If you’re one of the unfortunate few that listened to the Republicans and conservative media 24 hours a day, 7 days a week, you’ll be scratching your head wondering why Obamacare is working. And you’ll be wondering why the prices haven’t skyrocketed, crashing the economy and bringing the nation to its knees. And for some of you walking around with no insurance because you drank the Republican Kool-aid about Obamacare, you are probably scratching your head and kicking yourself now.
Well, don’t kick too hard. Remember, you have no insurance.
For the other millions who were smart enough to buy into Obamacare, here’s more good news. Rates are falling more than was anticipated.

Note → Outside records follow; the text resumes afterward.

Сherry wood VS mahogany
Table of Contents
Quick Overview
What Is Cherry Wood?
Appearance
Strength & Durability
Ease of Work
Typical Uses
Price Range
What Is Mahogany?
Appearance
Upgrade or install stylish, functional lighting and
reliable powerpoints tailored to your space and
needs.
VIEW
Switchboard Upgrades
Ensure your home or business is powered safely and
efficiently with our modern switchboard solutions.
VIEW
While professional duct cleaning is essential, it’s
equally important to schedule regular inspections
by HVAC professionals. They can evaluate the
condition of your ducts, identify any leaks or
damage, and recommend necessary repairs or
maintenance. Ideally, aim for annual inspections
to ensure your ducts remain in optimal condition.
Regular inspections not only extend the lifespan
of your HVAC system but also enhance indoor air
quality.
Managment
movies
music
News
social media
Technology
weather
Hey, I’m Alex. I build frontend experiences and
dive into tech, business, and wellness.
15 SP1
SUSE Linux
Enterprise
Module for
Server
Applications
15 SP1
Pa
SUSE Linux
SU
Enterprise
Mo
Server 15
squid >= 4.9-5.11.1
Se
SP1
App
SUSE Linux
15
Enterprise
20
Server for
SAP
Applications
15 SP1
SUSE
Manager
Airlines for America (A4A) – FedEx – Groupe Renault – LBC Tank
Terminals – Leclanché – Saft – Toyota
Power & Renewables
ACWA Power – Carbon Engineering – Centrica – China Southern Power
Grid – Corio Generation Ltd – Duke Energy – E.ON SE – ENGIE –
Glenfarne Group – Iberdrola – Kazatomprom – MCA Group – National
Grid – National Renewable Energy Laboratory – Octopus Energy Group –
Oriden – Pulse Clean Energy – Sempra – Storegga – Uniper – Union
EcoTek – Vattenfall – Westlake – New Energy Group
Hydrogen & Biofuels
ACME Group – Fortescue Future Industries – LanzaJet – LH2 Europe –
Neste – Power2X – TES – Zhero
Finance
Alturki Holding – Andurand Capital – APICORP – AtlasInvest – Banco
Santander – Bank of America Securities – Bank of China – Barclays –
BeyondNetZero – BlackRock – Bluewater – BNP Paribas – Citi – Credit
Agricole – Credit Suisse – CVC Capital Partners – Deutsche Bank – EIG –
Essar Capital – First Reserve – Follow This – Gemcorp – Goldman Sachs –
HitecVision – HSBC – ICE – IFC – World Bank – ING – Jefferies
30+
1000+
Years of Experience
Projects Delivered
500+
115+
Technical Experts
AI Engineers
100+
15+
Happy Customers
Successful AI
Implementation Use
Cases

A new report from the Kaiser Family Foundation finds that in seven major cities that have released data on 2015 premiums, the price of the benchmark Obamacare plan — the second-cheapest silver plan, which the federal government uses to calculate subsidies — is falling.
Yes, falling.
“Falling” is not a word that people associate with health-insurance premiums. They tend to rise as regularly as the morning sun. And, to be fair, the Kaiser Family Foundation is only looking at 16 cities in 15 states and the District of Columbia, and the drop they record is, on average, a modest 0.8 percent (though this is the same methodology they used in 2014, and to good results). But this data, though preliminary, is the best data we have — and it shows that Obamacare is doing a better job holding down costs than anyone seriously predicted, including Kaiser’s researchers.
“I expected premium growth to be modest in most of the country,” Larry Levitt, a co-author of the report, told Vox’s Sarah Kliff. “But what we saw were some decreases instead.”